I remove my kipper-breath (not nice when you burp in your helmet) with a famous Peel ice cream and wander round the grounds of the hugely imposing Peel castle, another medieval relic that dominates the town's skyline. I'm told the sunsets here are out of this world but I can't hang around to witness one, and instead take the A4 north to Kirkmichael where I briefly rejoin the TT course (there's no getting away from it really).

After a pathetic three-mile stint at pretending to be a TT rider, I veer left immediately after the famous Ballaugh Bridge and hug the coastline as close as I can on the A10. Again, the roads are bumpy and slim but still good fun.

At Bride, I hop onto the A16 which, incredibly for an A road, is less than two miles long, but it's a great little road and leads to a dirt track that takes me to the Point of Ayre, the most northerly point in the Island. I shout my 'hellos' across to the family in Scotland, which is clearly visible (as it should be at just 31 miles away), and nip back onto the tasty little A16 before picking up the A10 again for Ramsey, the second biggest Manx town.

Just before reaching Ramsey, I spot a small sign pointing down to the promenade and round a corner that takes me straight onto the prom that hosts the Ramsey Sprint during TT week. I get all excited looking down the mile-long strip of smooth Tarmac and change down a gear ready for a drag race against myself only to notice the 30mph signs that spell an end to my fantasy. Bugger.
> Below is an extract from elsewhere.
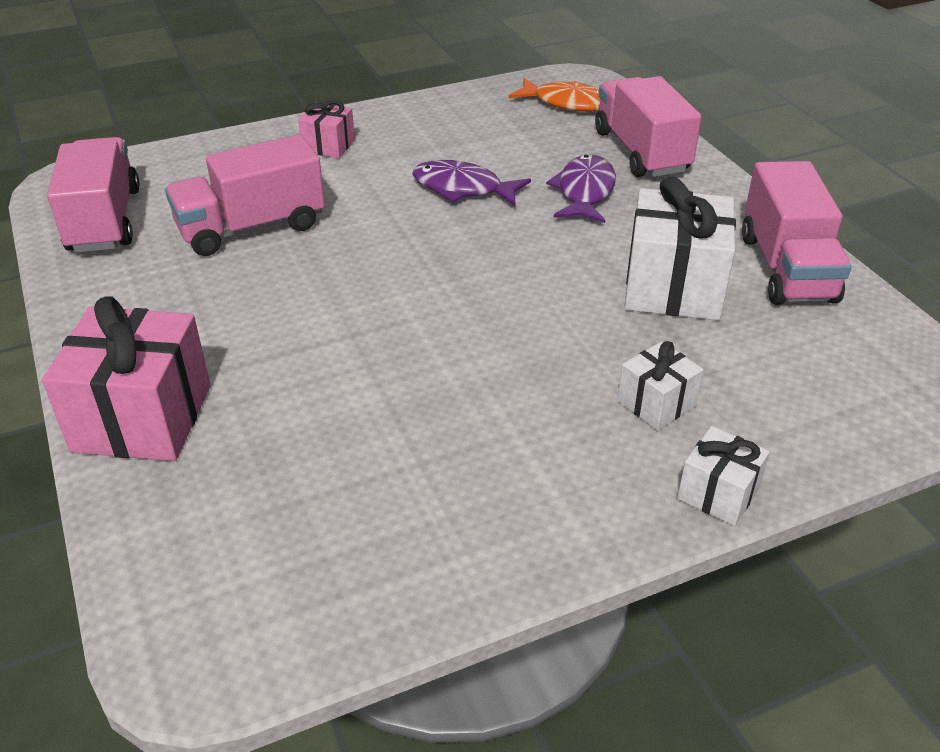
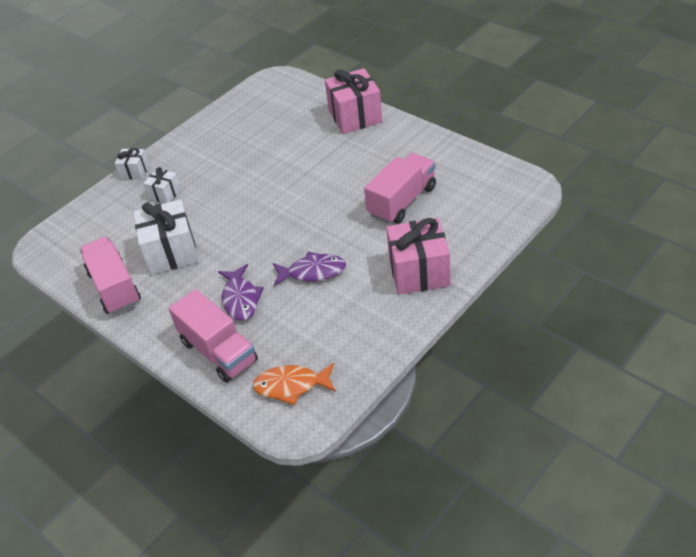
camera: 160 degrees right, 5 degrees up
pink truck [47,137,140,253] -> none
pink gift [298,100,355,158] -> pink gift [386,218,451,295], size x1.91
Like just about every town on the Isle of Man, Ramsey is pretty, neat and well-kept but there's not as much going on as in Douglas. So I move swiftly on to the coast road run back into the capital. It's called the A2 and features some mad-as-they-come cliff-top corners where there's a cliff face on my right, an electric tram line on my left and then a drop of several hundred feet to the Irish Sea after that. I make the most of the luscious bends and find myself grinning under my lid.

Laxey is another pretty little seaside town like so many others in the Isle of Man, but it's home to Lady Isabella. Unfortunately, she's not a stunning local madam but rather the biggest, and oldest (150 years) operational water wheel in the world. I stop in at The Queen's having heard it's a bit of a shrine to the TT races and I'm not disappointed; the walls are literally covered in biking paraphernalia. Do go have a look.

The six mile run back to Douglas takes in some of the most extreme cliff-riding action of the whole trip and there's nothing but a scrawny wire fence between me and the deep blue, so I keep it on the rails here - and I don't mean the electric tram ones, which are now running on the inside of the road.

If you ever decide to follow this route, you'll pass through Onchan on the way into Douglas and the end of your trip. As you do, shout hello to the village's most famous resident - one Neil Hodgson Esquire, erstwhile WSB champ and now MotoGP campaigner. Sure, it's for tax reasons, but other 'comeovers' as they're called include Dougie Lampkin, Steve Parrish and the late, great Steve Hislop.

So, do you really need any more convincing that this really is the biking capital of the world? If you do, try popping over during or just after the Manx Grand Prix, which is held between August 21st and September 3rd.